EXERCISE DETAILS: From the line with "4: (540, 268)" through the line with "12: (37, 398)", inclusive, return each line of the data below exactly and leave the rest out.

START DATA FOR ANALYSIS

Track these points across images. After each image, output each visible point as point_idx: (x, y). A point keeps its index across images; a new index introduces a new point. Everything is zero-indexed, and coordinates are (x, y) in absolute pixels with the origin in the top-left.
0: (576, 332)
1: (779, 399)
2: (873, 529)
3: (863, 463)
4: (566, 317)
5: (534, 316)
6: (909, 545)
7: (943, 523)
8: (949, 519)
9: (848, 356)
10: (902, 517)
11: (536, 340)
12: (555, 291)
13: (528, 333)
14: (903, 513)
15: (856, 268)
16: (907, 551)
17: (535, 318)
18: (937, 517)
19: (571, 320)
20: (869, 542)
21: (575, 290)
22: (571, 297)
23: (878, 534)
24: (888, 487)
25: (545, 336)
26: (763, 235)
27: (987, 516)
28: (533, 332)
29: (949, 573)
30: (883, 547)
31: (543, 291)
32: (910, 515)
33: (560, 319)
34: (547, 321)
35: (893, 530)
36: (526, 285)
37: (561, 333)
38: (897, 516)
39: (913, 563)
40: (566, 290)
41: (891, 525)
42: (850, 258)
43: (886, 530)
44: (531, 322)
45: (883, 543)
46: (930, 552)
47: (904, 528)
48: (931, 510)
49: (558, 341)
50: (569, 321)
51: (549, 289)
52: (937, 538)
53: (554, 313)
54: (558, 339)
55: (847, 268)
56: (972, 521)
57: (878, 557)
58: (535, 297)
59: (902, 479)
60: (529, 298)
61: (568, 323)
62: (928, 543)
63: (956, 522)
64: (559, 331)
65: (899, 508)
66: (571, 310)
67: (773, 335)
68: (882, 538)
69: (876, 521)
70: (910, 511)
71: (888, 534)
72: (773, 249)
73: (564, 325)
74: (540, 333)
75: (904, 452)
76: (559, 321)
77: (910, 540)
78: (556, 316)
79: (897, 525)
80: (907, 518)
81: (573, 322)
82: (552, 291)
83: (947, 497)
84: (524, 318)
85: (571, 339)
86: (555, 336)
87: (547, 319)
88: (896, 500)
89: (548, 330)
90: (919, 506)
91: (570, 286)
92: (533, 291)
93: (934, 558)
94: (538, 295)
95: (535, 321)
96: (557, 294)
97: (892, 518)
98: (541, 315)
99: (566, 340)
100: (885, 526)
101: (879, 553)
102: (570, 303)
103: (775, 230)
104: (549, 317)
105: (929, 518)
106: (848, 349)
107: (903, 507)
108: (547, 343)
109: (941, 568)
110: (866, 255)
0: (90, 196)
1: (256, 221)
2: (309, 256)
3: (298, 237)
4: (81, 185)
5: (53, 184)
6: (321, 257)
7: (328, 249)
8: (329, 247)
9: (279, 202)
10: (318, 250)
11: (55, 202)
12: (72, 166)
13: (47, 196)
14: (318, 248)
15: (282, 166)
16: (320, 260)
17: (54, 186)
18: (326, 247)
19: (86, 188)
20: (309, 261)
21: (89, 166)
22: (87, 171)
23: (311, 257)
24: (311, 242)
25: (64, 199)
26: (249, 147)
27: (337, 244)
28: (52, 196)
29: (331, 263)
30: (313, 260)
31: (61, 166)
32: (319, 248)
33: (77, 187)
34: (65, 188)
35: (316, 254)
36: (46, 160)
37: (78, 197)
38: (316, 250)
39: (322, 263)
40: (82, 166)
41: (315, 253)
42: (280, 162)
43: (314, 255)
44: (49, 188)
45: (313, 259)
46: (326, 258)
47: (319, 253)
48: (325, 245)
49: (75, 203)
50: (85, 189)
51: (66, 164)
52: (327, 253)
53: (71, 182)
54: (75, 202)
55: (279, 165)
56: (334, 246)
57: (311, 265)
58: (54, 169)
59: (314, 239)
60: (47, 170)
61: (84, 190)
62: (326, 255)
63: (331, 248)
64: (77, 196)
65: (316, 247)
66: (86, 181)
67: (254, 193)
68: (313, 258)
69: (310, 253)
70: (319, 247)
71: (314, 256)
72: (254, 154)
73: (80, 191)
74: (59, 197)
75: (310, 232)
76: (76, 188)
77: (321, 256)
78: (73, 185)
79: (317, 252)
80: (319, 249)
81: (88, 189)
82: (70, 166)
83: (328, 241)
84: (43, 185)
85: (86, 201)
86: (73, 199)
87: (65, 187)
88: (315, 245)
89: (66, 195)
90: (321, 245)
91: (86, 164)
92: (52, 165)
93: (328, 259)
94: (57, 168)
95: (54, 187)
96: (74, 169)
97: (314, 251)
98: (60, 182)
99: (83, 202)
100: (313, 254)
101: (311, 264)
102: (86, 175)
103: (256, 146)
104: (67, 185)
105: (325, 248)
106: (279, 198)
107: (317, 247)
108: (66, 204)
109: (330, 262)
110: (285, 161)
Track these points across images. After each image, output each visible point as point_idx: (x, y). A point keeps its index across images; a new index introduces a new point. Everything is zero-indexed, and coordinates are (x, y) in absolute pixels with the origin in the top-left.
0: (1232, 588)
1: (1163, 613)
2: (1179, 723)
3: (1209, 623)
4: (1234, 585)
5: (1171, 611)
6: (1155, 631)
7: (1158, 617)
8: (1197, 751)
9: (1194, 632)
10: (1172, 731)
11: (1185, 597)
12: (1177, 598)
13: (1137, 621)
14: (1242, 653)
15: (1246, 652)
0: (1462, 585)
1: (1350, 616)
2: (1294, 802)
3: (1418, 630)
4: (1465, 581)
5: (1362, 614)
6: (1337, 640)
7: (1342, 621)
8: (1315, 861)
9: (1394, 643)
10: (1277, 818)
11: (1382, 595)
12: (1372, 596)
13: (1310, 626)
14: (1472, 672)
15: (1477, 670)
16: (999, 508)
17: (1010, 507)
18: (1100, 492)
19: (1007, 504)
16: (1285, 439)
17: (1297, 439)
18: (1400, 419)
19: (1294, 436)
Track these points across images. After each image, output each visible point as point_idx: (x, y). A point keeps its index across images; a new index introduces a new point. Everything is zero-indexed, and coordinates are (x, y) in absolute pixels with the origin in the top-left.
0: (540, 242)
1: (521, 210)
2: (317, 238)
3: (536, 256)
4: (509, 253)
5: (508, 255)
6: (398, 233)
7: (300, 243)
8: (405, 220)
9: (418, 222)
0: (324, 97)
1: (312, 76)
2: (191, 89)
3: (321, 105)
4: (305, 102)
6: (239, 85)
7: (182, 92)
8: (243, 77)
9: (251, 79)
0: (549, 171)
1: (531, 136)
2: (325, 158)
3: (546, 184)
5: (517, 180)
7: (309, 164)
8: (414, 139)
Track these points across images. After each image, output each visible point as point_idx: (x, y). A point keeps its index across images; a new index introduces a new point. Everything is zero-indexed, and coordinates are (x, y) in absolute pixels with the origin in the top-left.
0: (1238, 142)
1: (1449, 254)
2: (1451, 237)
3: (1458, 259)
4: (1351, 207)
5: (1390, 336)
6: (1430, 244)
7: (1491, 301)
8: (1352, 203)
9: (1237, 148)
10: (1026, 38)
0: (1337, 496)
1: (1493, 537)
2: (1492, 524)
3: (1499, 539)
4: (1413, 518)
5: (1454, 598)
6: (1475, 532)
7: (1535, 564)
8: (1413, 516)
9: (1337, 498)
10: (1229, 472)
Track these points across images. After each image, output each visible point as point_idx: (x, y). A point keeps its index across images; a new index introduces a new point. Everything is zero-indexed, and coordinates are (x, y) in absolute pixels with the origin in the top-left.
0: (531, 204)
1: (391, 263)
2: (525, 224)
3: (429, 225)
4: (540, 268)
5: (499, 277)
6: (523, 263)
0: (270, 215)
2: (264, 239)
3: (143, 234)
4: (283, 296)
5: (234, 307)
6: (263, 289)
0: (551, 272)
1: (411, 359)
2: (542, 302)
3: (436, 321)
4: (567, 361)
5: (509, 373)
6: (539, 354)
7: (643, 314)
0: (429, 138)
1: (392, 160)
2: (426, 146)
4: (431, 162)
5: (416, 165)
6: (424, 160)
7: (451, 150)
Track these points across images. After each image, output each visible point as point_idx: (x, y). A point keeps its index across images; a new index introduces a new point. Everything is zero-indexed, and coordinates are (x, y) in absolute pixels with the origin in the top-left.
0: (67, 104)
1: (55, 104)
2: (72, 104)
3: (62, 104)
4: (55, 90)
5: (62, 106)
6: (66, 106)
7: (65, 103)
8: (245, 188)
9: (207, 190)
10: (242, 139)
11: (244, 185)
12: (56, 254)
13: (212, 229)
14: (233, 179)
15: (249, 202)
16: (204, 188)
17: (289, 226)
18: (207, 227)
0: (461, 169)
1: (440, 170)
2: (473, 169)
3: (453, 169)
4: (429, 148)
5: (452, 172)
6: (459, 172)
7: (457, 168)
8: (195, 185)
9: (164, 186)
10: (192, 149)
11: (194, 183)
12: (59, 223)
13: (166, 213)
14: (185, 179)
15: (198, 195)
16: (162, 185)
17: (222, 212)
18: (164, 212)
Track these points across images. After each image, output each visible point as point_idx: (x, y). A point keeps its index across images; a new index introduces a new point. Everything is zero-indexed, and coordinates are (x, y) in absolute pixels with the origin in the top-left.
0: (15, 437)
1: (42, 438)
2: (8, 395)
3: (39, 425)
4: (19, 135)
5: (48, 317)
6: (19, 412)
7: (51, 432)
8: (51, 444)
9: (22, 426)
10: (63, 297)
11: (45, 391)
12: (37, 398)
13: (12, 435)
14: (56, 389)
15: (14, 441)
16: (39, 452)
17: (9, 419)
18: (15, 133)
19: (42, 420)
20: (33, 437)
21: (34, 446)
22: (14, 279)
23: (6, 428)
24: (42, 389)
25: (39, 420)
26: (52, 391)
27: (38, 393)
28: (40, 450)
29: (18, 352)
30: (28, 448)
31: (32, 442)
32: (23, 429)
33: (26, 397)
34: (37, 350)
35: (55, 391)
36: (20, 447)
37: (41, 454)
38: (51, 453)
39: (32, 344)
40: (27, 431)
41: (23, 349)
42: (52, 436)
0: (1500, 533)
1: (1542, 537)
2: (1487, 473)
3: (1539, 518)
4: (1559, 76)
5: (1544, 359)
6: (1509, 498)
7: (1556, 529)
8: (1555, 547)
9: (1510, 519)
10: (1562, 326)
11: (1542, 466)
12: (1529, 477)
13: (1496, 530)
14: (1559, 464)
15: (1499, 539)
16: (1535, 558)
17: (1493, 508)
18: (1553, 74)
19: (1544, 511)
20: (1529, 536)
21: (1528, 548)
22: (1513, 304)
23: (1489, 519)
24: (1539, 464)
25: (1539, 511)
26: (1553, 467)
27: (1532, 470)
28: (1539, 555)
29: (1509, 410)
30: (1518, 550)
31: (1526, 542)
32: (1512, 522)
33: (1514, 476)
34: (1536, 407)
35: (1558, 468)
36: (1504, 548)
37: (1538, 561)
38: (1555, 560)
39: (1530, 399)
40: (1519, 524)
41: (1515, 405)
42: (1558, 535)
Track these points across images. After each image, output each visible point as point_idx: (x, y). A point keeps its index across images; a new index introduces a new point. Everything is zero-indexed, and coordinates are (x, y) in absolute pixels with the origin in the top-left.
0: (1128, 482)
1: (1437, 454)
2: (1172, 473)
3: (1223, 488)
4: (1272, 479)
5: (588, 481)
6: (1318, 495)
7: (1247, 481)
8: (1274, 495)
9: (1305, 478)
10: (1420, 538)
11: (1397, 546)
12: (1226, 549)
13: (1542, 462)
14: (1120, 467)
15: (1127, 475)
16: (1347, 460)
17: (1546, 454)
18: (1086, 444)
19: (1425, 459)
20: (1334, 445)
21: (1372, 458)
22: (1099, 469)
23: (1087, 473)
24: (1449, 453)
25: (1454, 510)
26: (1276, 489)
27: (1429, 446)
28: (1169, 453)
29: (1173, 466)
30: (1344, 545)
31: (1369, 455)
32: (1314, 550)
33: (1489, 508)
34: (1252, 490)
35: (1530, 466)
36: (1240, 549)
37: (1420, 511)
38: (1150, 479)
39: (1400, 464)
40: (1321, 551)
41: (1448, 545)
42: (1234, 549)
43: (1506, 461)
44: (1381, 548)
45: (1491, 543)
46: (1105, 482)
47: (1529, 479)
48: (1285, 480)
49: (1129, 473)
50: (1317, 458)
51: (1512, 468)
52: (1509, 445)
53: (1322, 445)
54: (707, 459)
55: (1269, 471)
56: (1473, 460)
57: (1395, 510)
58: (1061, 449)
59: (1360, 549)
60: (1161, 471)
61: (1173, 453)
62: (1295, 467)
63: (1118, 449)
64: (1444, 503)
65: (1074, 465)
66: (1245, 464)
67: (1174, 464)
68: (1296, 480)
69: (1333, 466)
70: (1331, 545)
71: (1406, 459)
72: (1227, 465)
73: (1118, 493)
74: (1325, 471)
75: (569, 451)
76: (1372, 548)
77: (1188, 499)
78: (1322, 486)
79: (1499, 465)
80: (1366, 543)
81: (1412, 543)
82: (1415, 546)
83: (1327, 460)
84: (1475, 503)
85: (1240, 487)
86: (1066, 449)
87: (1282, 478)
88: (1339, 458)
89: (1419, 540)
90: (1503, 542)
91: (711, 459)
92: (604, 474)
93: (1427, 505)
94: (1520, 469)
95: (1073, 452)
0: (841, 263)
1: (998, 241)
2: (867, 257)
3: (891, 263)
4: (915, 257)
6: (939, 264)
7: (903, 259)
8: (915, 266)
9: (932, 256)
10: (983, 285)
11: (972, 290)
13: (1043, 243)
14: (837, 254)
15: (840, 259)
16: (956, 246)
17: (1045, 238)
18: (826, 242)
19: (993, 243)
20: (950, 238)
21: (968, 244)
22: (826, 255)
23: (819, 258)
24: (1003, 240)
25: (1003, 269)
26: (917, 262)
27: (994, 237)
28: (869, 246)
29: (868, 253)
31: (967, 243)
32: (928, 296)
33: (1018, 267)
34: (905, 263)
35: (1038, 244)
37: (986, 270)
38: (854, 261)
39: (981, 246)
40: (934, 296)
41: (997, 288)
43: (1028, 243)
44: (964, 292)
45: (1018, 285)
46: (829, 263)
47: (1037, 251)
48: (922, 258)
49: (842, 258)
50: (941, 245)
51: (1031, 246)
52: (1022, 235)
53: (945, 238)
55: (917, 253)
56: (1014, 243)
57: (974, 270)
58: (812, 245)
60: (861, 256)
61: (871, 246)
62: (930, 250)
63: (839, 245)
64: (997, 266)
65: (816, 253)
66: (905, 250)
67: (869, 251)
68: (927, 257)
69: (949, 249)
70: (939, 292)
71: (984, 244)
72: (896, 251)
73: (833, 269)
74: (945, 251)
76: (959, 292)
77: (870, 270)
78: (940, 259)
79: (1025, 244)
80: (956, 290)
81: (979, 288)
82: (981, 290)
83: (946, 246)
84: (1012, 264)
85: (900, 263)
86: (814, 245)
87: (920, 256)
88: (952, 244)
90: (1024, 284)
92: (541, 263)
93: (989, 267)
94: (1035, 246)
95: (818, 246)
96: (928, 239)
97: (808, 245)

END DATA FOR ANALYSIS

RESPONSE AREA:
4: (540, 268)
5: (499, 277)
6: (523, 263)
0: (270, 215)
2: (264, 239)
3: (143, 234)
4: (283, 296)
5: (234, 307)
6: (263, 289)
0: (551, 272)
1: (411, 359)
2: (542, 302)
3: (436, 321)
4: (567, 361)
5: (509, 373)
6: (539, 354)
7: (643, 314)
0: (429, 138)
1: (392, 160)
2: (426, 146)
4: (431, 162)
5: (416, 165)
6: (424, 160)
7: (451, 150)
Track these points across images. After each image, output each visible point as point_idx: (x, y). A point keeps its index across images; a new index introduces a new point. Everything is zero-indexed, and coordinates are (x, y) in absolute pixels with the origin in the top-left.
0: (67, 104)
1: (55, 104)
2: (72, 104)
3: (62, 104)
4: (55, 90)
5: (62, 106)
6: (66, 106)
7: (65, 103)
8: (245, 188)
9: (207, 190)
10: (242, 139)
11: (244, 185)
12: (56, 254)
13: (212, 229)
14: (233, 179)
15: (249, 202)
16: (204, 188)
17: (289, 226)
18: (207, 227)
0: (461, 169)
1: (440, 170)
2: (473, 169)
3: (453, 169)
4: (429, 148)
5: (452, 172)
6: (459, 172)
7: (457, 168)
8: (195, 185)
9: (164, 186)
10: (192, 149)
11: (194, 183)
12: (59, 223)
13: (166, 213)
14: (185, 179)
15: (198, 195)
16: (162, 185)
17: (222, 212)
18: (164, 212)
Track these points across images. After each image, output each visible point as point_idx: (x, y). A point keeps its index across images; a new index introduces a new point. Everything is zero-indexed, and coordinates are (x, y) in absolute pixels with the origin in the top-left.
0: (15, 437)
1: (42, 438)
2: (8, 395)
3: (39, 425)
4: (19, 135)
5: (48, 317)
6: (19, 412)
7: (51, 432)
8: (51, 444)
9: (22, 426)
10: (63, 297)
11: (45, 391)
12: (37, 398)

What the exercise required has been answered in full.